►

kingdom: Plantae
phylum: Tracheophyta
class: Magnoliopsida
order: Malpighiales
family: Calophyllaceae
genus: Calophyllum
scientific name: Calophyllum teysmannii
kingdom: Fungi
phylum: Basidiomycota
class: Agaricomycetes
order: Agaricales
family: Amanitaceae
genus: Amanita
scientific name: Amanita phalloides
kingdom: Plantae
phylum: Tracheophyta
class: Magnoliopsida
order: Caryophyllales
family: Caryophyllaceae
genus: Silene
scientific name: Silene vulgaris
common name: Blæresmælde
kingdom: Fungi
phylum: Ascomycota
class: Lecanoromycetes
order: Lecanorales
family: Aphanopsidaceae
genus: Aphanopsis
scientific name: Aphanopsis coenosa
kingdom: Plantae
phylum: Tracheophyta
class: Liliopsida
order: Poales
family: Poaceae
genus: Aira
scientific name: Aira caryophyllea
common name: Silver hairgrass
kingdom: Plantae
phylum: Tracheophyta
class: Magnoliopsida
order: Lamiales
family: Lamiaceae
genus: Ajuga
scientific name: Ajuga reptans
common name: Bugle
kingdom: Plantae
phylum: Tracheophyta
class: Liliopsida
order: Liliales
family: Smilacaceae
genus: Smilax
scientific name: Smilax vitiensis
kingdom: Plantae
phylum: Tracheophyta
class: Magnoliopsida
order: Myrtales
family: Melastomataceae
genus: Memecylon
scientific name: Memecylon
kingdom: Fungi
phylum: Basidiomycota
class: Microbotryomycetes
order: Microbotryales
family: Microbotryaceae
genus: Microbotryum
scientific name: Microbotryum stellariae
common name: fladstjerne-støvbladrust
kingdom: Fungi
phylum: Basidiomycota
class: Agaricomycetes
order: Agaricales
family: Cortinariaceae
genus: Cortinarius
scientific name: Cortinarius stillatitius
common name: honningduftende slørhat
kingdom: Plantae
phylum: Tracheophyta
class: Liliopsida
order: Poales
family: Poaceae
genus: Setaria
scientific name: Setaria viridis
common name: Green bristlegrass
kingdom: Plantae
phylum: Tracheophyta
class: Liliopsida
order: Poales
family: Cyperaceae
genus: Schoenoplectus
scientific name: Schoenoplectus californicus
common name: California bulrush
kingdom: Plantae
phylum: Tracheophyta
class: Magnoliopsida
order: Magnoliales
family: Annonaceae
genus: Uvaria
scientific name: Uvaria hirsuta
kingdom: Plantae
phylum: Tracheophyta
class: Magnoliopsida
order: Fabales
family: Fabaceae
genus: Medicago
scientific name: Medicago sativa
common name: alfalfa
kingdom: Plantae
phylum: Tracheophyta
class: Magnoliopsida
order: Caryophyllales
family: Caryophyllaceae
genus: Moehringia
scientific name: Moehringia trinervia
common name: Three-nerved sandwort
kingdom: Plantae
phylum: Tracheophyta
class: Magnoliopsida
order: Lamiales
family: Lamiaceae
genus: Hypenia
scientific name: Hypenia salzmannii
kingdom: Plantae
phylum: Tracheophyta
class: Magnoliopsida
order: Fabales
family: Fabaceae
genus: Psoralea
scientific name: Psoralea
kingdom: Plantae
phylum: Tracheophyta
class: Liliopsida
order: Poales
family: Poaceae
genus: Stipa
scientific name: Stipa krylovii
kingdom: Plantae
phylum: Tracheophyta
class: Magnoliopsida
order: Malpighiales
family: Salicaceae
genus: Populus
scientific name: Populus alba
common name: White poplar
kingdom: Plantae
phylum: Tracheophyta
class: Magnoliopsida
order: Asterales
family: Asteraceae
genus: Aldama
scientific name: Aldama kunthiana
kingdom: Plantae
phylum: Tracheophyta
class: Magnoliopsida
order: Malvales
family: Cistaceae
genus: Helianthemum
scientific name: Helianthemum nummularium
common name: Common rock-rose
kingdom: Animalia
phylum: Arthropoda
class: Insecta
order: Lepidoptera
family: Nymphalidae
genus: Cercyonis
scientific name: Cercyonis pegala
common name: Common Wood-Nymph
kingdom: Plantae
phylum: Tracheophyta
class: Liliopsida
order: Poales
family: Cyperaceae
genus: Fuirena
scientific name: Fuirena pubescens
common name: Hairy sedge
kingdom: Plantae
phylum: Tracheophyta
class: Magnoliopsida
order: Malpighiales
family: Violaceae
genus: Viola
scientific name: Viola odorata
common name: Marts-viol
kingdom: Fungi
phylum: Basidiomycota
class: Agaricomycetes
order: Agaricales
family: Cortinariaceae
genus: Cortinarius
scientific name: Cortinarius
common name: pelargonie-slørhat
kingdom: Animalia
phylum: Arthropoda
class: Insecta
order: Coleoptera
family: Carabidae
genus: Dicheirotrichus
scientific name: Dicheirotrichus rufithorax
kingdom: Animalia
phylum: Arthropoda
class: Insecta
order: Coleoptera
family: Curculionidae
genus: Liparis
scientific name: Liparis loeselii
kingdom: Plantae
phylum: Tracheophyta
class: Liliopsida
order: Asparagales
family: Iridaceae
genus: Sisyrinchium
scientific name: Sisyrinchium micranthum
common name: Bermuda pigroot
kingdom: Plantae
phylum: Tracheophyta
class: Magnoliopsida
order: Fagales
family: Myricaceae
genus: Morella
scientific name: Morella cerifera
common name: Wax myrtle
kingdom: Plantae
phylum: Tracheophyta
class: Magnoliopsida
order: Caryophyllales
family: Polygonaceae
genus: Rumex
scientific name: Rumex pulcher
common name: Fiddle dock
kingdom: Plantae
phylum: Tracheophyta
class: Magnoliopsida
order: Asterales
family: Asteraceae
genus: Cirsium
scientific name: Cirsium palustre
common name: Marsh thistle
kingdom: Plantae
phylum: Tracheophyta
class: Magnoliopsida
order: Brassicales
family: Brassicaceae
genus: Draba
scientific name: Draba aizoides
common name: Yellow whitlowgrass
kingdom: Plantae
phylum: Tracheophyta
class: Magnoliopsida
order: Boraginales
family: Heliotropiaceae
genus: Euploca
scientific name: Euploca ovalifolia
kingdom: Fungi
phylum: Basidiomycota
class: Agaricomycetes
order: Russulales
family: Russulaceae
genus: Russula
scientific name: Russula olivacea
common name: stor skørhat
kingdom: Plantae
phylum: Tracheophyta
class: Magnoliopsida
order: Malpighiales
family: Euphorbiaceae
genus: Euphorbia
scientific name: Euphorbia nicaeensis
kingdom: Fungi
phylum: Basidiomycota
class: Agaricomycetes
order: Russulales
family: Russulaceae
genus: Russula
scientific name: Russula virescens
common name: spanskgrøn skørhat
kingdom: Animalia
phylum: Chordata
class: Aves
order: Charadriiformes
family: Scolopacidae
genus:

◄

▸ WHAT IS BEING ASKED:
Recast all the lines in the records above as a single numbered list, leaving out any blank lines.

▸ SOLUTION:
1. kingdom: Plantae
2. phylum: Tracheophyta
3. class: Magnoliopsida
4. order: Malpighiales
5. family: Calophyllaceae
6. genus: Calophyllum
7. scientific name: Calophyllum teysmannii
8. kingdom: Fungi
9. phylum: Basidiomycota
10. class: Agaricomycetes
11. order: Agaricales
12. family: Amanitaceae
13. genus: Amanita
14. scientific name: Amanita phalloides
15. kingdom: Plantae
16. phylum: Tracheophyta
17. class: Magnoliopsida
18. order: Caryophyllales
19. family: Caryophyllaceae
20. genus: Silene
21. scientific name: Silene vulgaris
22. common name: Blæresmælde
23. kingdom: Fungi
24. phylum: Ascomycota
25. class: Lecanoromycetes
26. order: Lecanorales
27. family: Aphanopsidaceae
28. genus: Aphanopsis
29. scientific name: Aphanopsis coenosa
30. kingdom: Plantae
31. phylum: Tracheophyta
32. class: Liliopsida
33. order: Poales
34. family: Poaceae
35. genus: Aira
36. scientific name: Aira caryophyllea
37. common name: Silver hairgrass
38. kingdom: Plantae
39. phylum: Tracheophyta
40. class: Magnoliopsida
41. order: Lamiales
42. family: Lamiaceae
43. genus: Ajuga
44. scientific name: Ajuga reptans
45. common name: Bugle
46. kingdom: Plantae
47. phylum: Tracheophyta
48. class: Liliopsida
49. order: Liliales
50. family: Smilacaceae
51. genus: Smilax
52. scientific name: Smilax vitiensis
53. kingdom: Plantae
54. phylum: Tracheophyta
55. class: Magnoliopsida
56. order: Myrtales
57. family: Melastomataceae
58. genus: Memecylon
59. scientific name: Memecylon
60. kingdom: Fungi
61. phylum: Basidiomycota
62. class: Microbotryomycetes
63. order: Microbotryales
64. family: Microbotryaceae
65. genus: Microbotryum
66. scientific name: Microbotryum stellariae
67. common name: fladstjerne-støvbladrust
68. kingdom: Fungi
69. phylum: Basidiomycota
70. class: Agaricomycetes
71. order: Agaricales
72. family: Cortinariaceae
73. genus: Cortinarius
74. scientific name: Cortinarius stillatitius
75. common name: honningduftende slørhat
76. kingdom: Plantae
77. phylum: Tracheophyta
78. class: Liliopsida
79. order: Poales
80. family: Poaceae
81. genus: Setaria
82. scientific name: Setaria viridis
83. common name: Green bristlegrass
84. kingdom: Plantae
85. phylum: Tracheophyta
86. class: Liliopsida
87. order: Poales
88. family: Cyperaceae
89. genus: Schoenoplectus
90. scientific name: Schoenoplectus californicus
91. common name: California bulrush
92. kingdom: Plantae
93. phylum: Tracheophyta
94. class: Magnoliopsida
95. order: Magnoliales
96. family: Annonaceae
97. genus: Uvaria
98. scientific name: Uvaria hirsuta
99. kingdom: Plantae
100. phylum: Tracheophyta
101. class: Magnoliopsida
102. order: Fabales
103. family: Fabaceae
104. genus: Medicago
105. scientific name: Medicago sativa
106. common name: alfalfa
107. kingdom: Plantae
108. phylum: Tracheophyta
109. class: Magnoliopsida
110. order: Caryophyllales
111. family: Caryophyllaceae
112. genus: Moehringia
113. scientific name: Moehringia trinervia
114. common name: Three-nerved sandwort
115. kingdom: Plantae
116. phylum: Tracheophyta
117. class: Magnoliopsida
118. order: Lamiales
119. family: Lamiaceae
120. genus: Hypenia
121. scientific name: Hypenia salzmannii
122. kingdom: Plantae
123. phylum: Tracheophyta
124. class: Magnoliopsida
125. order: Fabales
126. family: Fabaceae
127. genus: Psoralea
128. scientific name: Psoralea
129. kingdom: Plantae
130. phylum: Tracheophyta
131. class: Liliopsida
132. order: Poales
133. family: Poaceae
134. genus: Stipa
135. scientific name: Stipa krylovii
136. kingdom: Plantae
137. phylum: Tracheophyta
138. class: Magnoliopsida
139. order: Malpighiales
140. family: Salicaceae
141. genus: Populus
142. scientific name: Populus alba
143. common name: White poplar
144. kingdom: Plantae
145. phylum: Tracheophyta
146. class: Magnoliopsida
147. order: Asterales
148. family: Asteraceae
149. genus: Aldama
150. scientific name: Aldama kunthiana
151. kingdom: Plantae
152. phylum: Tracheophyta
153. class: Magnoliopsida
154. order: Malvales
155. family: Cistaceae
156. genus: Helianthemum
157. scientific name: Helianthemum nummularium
158. common name: Common rock-rose
159. kingdom: Animalia
160. phylum: Arthropoda
161. class: Insecta
162. order: Lepidoptera
163. family: Nymphalidae
164. genus: Cercyonis
165. scientific name: Cercyonis pegala
166. common name: Common Wood-Nymph
167. kingdom: Plantae
168. phylum: Tracheophyta
169. class: Liliopsida
170. order: Poales
171. family: Cyperaceae
172. genus: Fuirena
173. scientific name: Fuirena pubescens
174. common name: Hairy sedge
175. kingdom: Plantae
176. phylum: Tracheophyta
177. class: Magnoliopsida
178. order: Malpighiales
179. family: Violaceae
180. genus: Viola
181. scientific name: Viola odorata
182. common name: Marts-viol
183. kingdom: Fungi
184. phylum: Basidiomycota
185. class: Agaricomycetes
186. order: Agaricales
187. family: Cortinariaceae
188. genus: Cortinarius
189. scientific name: Cortinarius
190. common name: pelargonie-slørhat
191. kingdom: Animalia
192. phylum: Arthropoda
193. class: Insecta
194. order: Coleoptera
195. family: Carabidae
196. genus: Dicheirotrichus
197. scientific name: Dicheirotrichus rufithorax
198. kingdom: Animalia
199. phylum: Arthropoda
200. class: Insecta
201. order: Coleoptera
202. family: Curculionidae
203. genus: Liparis
204. scientific name: Liparis loeselii
205. kingdom: Plantae
206. phylum: Tracheophyta
207. class: Liliopsida
208. order: Asparagales
209. family: Iridaceae
210. genus: Sisyrinchium
211. scientific name: Sisyrinchium micranthum
212. common name: Bermuda pigroot
213. kingdom: Plantae
214. phylum: Tracheophyta
215. class: Magnoliopsida
216. order: Fagales
217. family: Myricaceae
218. genus: Morella
219. scientific name: Morella cerifera
220. common name: Wax myrtle
221. kingdom: Plantae
222. phylum: Tracheophyta
223. class: Magnoliopsida
224. order: Caryophyllales
225. family: Polygonaceae
226. genus: Rumex
227. scientific name: Rumex pulcher
228. common name: Fiddle dock
229. kingdom: Plantae
230. phylum: Tracheophyta
231. class: Magnoliopsida
232. order: Asterales
233. family: Asteraceae
234. genus: Cirsium
235. scientific name: Cirsium palustre
236. common name: Marsh thistle
237. kingdom: Plantae
238. phylum: Tracheophyta
239. class: Magnoliopsida
240. order: Brassicales
241. family: Brassicaceae
242. genus: Draba
243. scientific name: Draba aizoides
244. common name: Yellow whitlowgrass
245. kingdom: Plantae
246. phylum: Tracheophyta
247. class: Magnoliopsida
248. order: Boraginales
249. family: Heliotropiaceae
250. genus: Euploca
251. scientific name: Euploca ovalifolia
252. kingdom: Fungi
253. phylum: Basidiomycota
254. class: Agaricomycetes
255. order: Russulales
256. family: Russulaceae
257. genus: Russula
258. scientific name: Russula olivacea
259. common name: stor skørhat
260. kingdom: Plantae
261. phylum: Tracheophyta
262. class: Magnoliopsida
263. order: Malpighiales
264. family: Euphorbiaceae
265. genus: Euphorbia
266. scientific name: Euphorbia nicaeensis
267. kingdom: Fungi
268. phylum: Basidiomycota
269. class: Agaricomycetes
270. order: Russulales
271. family: Russulaceae
272. genus: Russula
273. scientific name: Russula virescens
274. common name: spanskgrøn skørhat
275. kingdom: Animalia
276. phylum: Chordata
277. class: Aves
278. order: Charadriiformes
279. family: Scolopacidae
280. genus:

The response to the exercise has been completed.